Goal of the exercise: When you reach the line that has "part: (362, 174) -> (315, 151), size x1.67" in the material below, reproduce it and each line after it exactly, through the last one.

Data extract:

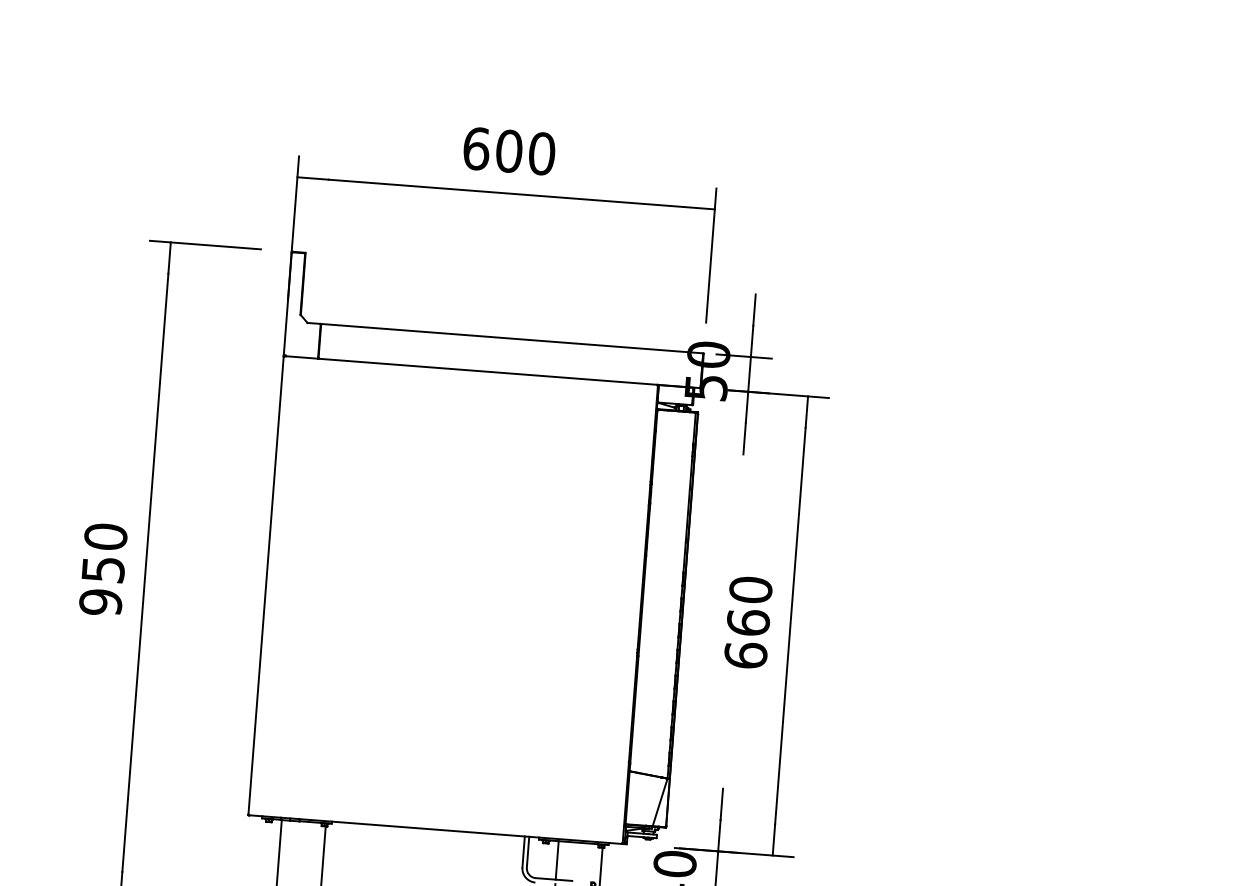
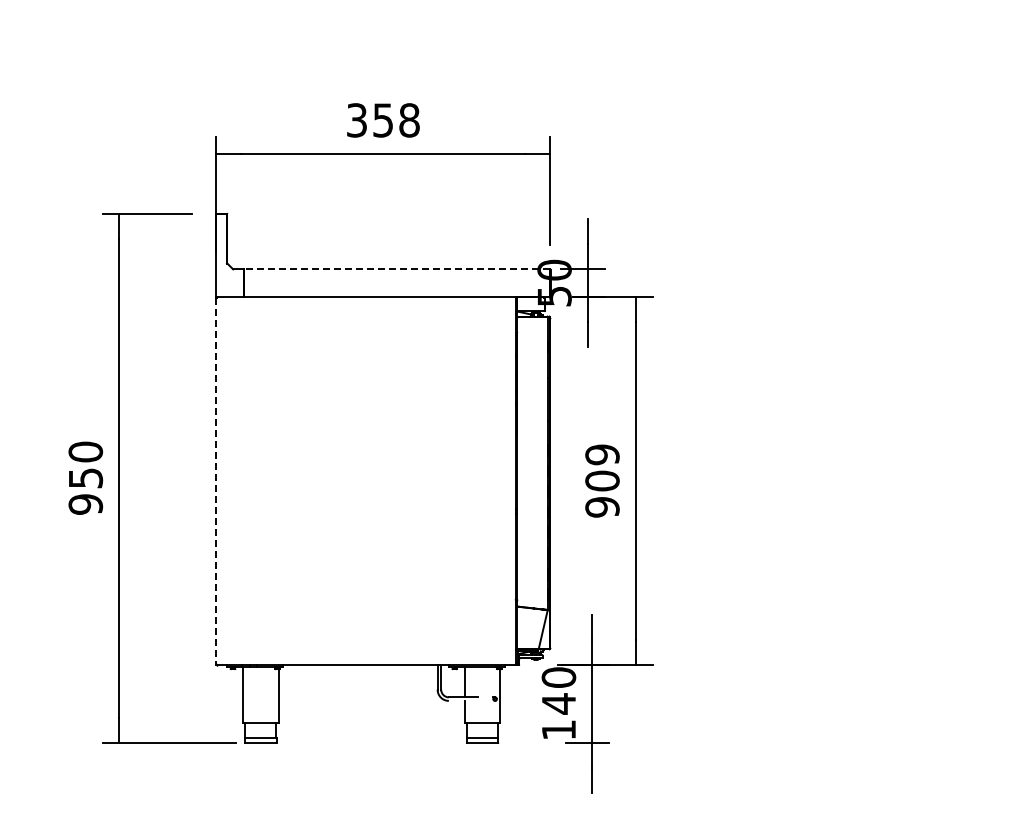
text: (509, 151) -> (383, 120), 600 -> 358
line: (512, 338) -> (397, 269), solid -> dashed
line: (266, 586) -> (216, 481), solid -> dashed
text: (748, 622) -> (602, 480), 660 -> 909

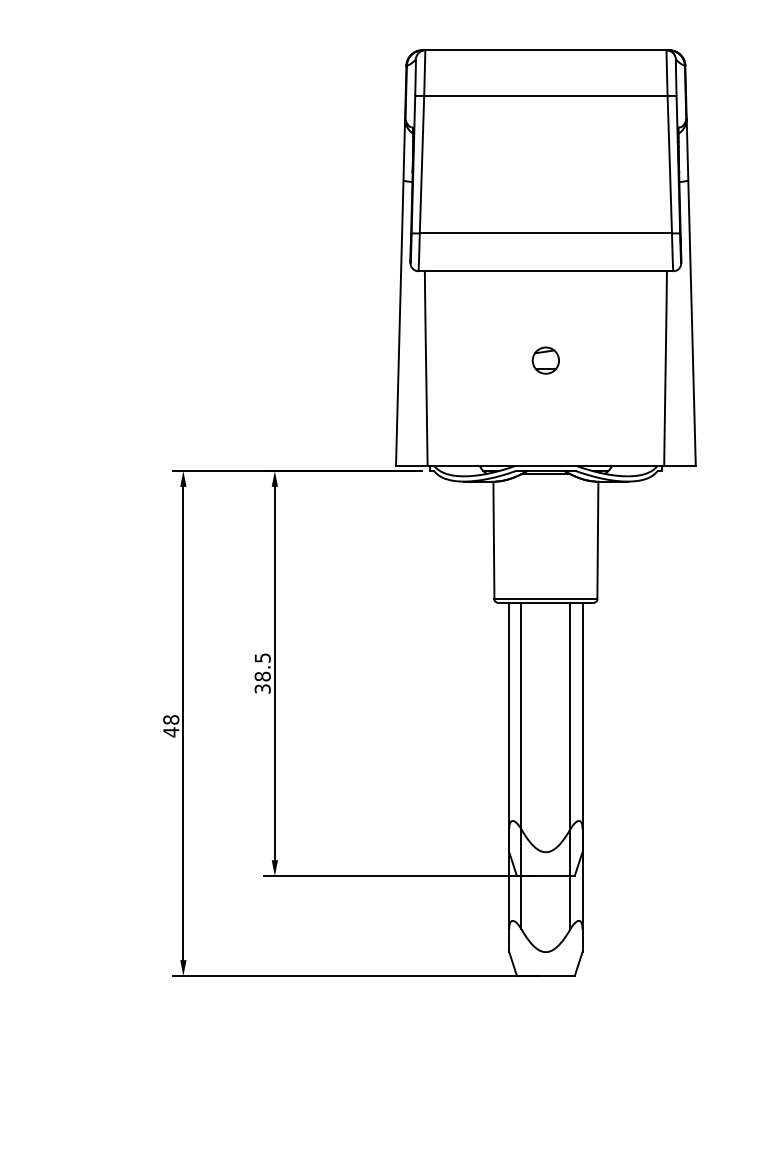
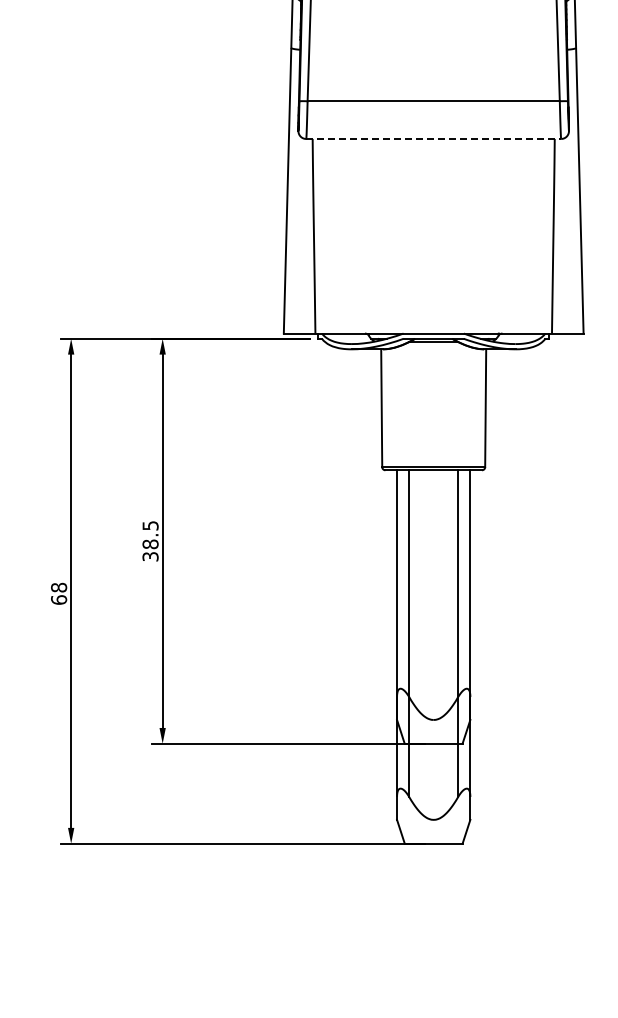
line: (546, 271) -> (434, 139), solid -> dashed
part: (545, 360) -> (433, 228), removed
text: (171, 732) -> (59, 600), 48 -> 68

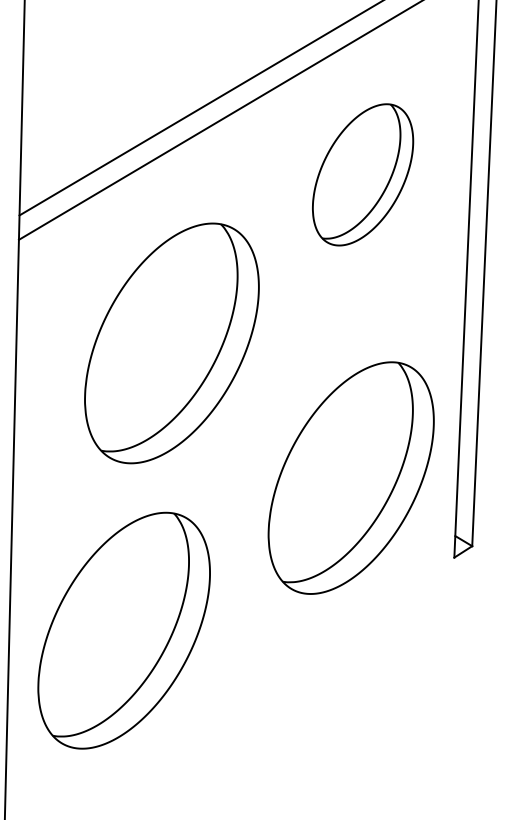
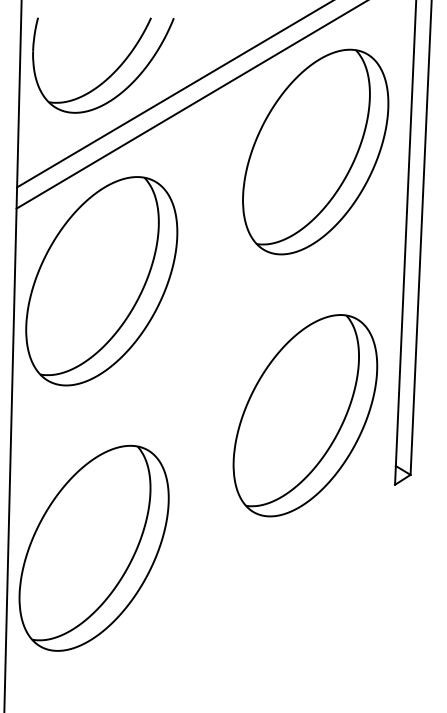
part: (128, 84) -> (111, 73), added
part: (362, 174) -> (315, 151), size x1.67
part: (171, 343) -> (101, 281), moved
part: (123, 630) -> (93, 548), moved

Solution for this exercise:
part: (362, 174) -> (315, 151), size x1.67
part: (171, 343) -> (101, 281), moved
part: (123, 630) -> (93, 548), moved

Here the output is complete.